Eliot Van Buskirk has published what he calls “A Modest Proposal” for webcasting royalties at Wired.com. He’s got some excellent ideas, but spends the bulk of the article ignoring one of opening premises: “Label representative SoundExchange appears to hold all of the cards.” The problem here is not that SoundExchange and the webcasters can’t come to an agreement, it’s that SoundExchange knows that it can use the force of government to get essentially whatever agreement it wants. As a multi-billion dollar company, SoundExchange has far more ability to lobby, and thus influence, governmental and bureaucratic bodies then some guy streaming music from his home computer.

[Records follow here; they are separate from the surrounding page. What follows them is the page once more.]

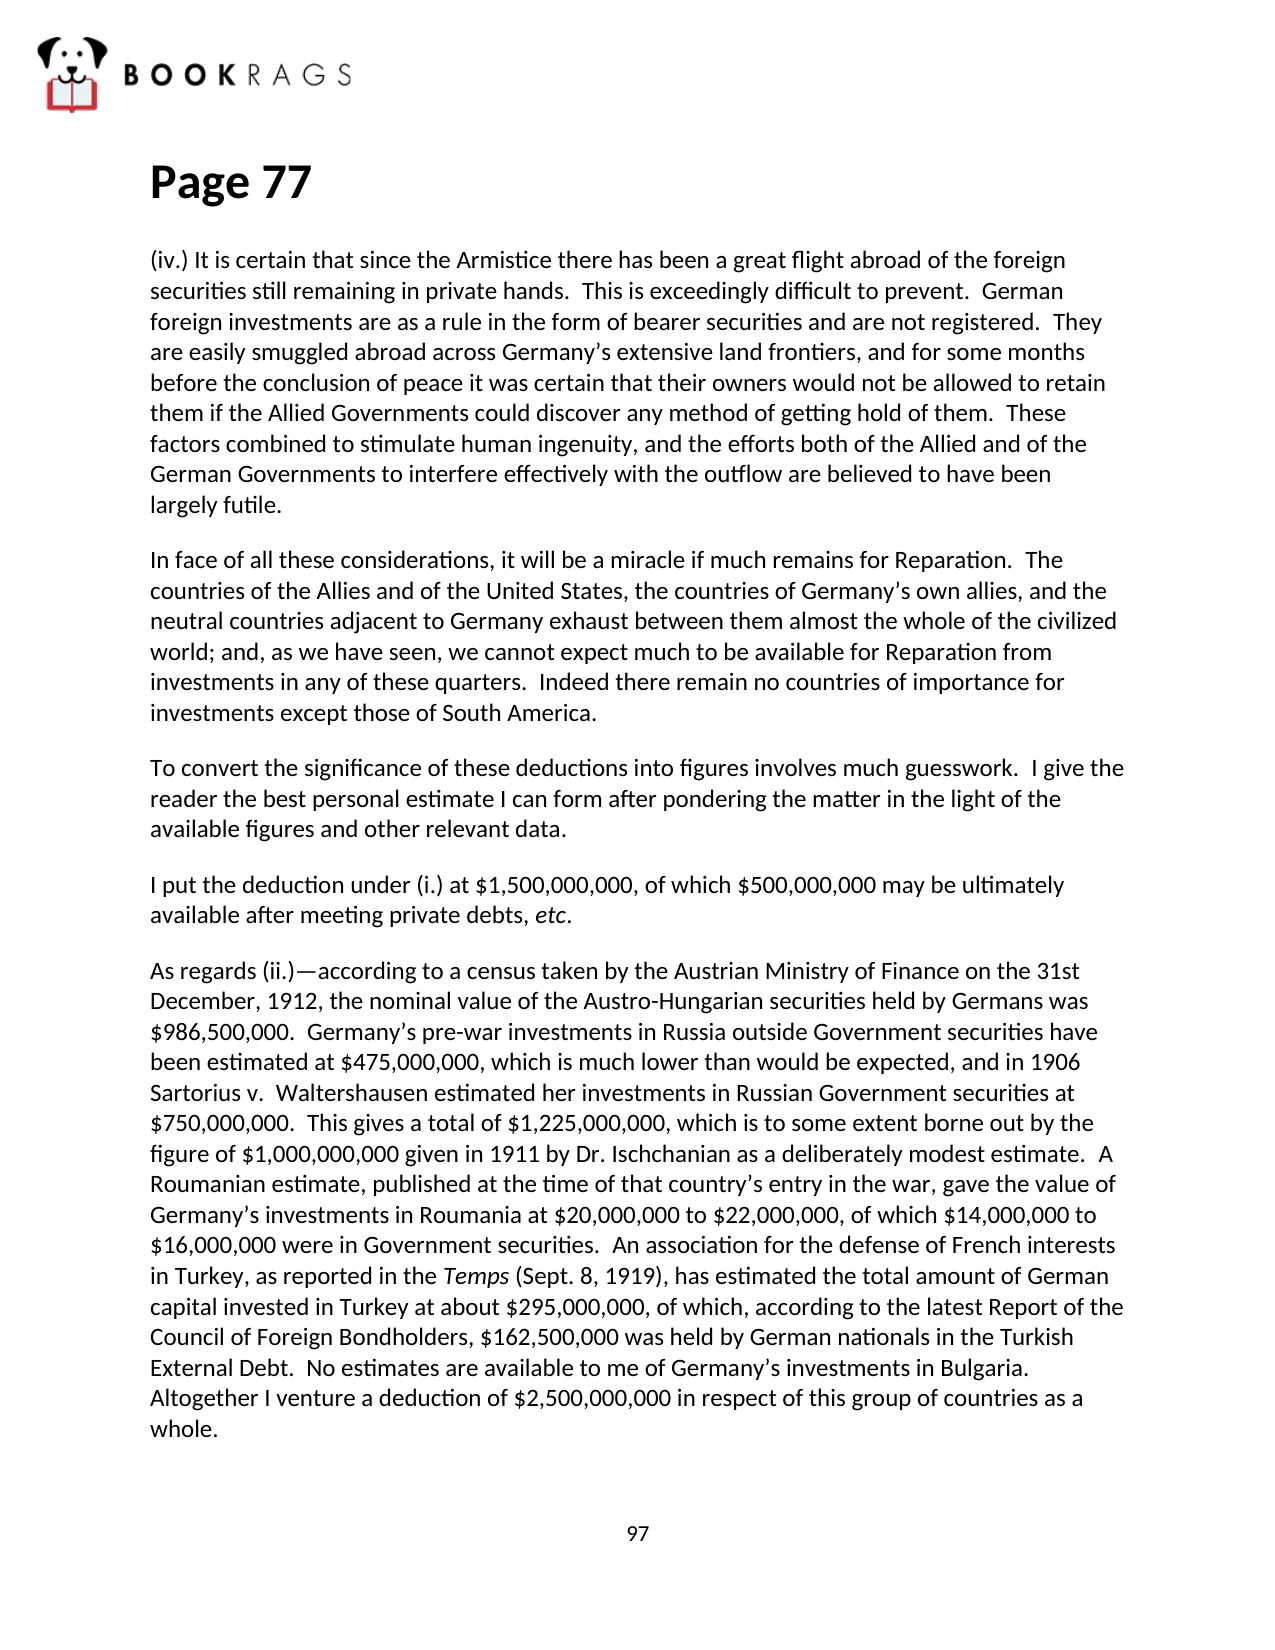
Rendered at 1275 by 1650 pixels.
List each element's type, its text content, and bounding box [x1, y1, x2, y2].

text Page 77 [150, 150, 1125, 211]
text In face of all these considerations, it will be a miracle if much remains for Reparation. The countries of the Allies and of the United States, the countries of Germany’s own allies, and the neutral countries adjacent to Germany exhaust between them almost the whole of the civilized world; and, as we have seen, we cannot expect much to be available for Reparation from investments in any of these quarters. Indeed there remain no countries of importance for investments except those of South America. [150, 544, 1125, 727]
text To convert the significance of these deductions into figures involves much guesswork. I give the reader the best personal estimate I can form after pondering the matter in the light of the available figures and other relevant data. [150, 752, 1125, 844]
picture [37, 37, 351, 113]
text (iv.) It is certain that since the Armistice there has been a great flight abroad of the foreign securities still remaining in private hands. This is exceedingly difficult to prevent. German foreign investments are as a rule in the form of bearer securities and are not registered. They are easily smuggled abroad across Germany’s extensive land frontiers, and for some months before the conclusion of peace it was certain that their owners would not be allowed to retain them if the Allied Governments could discover any method of getting hold of them. These factors combined to stimulate human ingenuity, and the efforts both of the Allied and of the German Governments to interfere effectively with the outflow are believed to have been largely futile. [150, 244, 1125, 519]
text As regards (ii.)—­according to a census taken by the Austrian Ministry of Finance on the 31st December, 1912, the nominal value of the Austro-Hungarian securities held by Germans was $986,500,000. Germany’s pre-war investments in Russia outside Government securities have been estimated at $475,000,000, which is much lower than would be expected, and in 1906 Sartorius v. Waltershausen estimated her investments in Russian Government securities at $750,000,000. This gives a total of $1,225,000,000, which is to some extent borne out by the figure of $1,000,000,000 given in 1911 by Dr. Ischchanian as a deliberately modest estimate. A Roumanian estimate, published at the time of that country’s entry in the war, gave the value of Germany’s investments in Roumania at $20,000,000 to $22,000,000, of which $14,000,000 to $16,000,000 were in Government securities. An association for the defense of French interests in Turkey, as reported in the Temps (Sept. 8, 1919), has estimated the total amount of German capital invested in Turkey at about $295,000,000, of which, according to the latest Report of the Council of Foreign Bondholders, $162,500,000 was held by German nationals in the Turkish External Debt. No estimates are available to me of Germany’s investments in Bulgaria. Altogether I venture a deduction of $2,500,000,000 in respect of this group of countries as a whole. [150, 955, 1125, 1443]
text I put the deduction under (i.) at $1,500,000,000, of which $500,000,000 may be ultimately available after meeting private debts, etc. [150, 869, 1125, 930]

Without the guns of the federal government on its side SoundExchange, or more likely the labels or artists themselves, would be forced to actually negotiate with webcasters in order to determine rates. Should a webcaster refuse to pay the mandated royalties or refrain from playing SoundExchange music under our current system, SoundExchange needs merely encourage the government to spend the money of all US residents to arrest, prosecute and imprison the offender. In a free market SoundExchange itself would be responsible for the costs of enforcement actions. Does anyone truly think this would make them less likely to negotiate reasonably?

This is not truly an issue of artists’ rights to compensation for their creations. Instead, it is just another example of the powerful using the brute force of government to control society’s access to media. As with most social concerns, the only way to even the playing field is to remove government from the equation.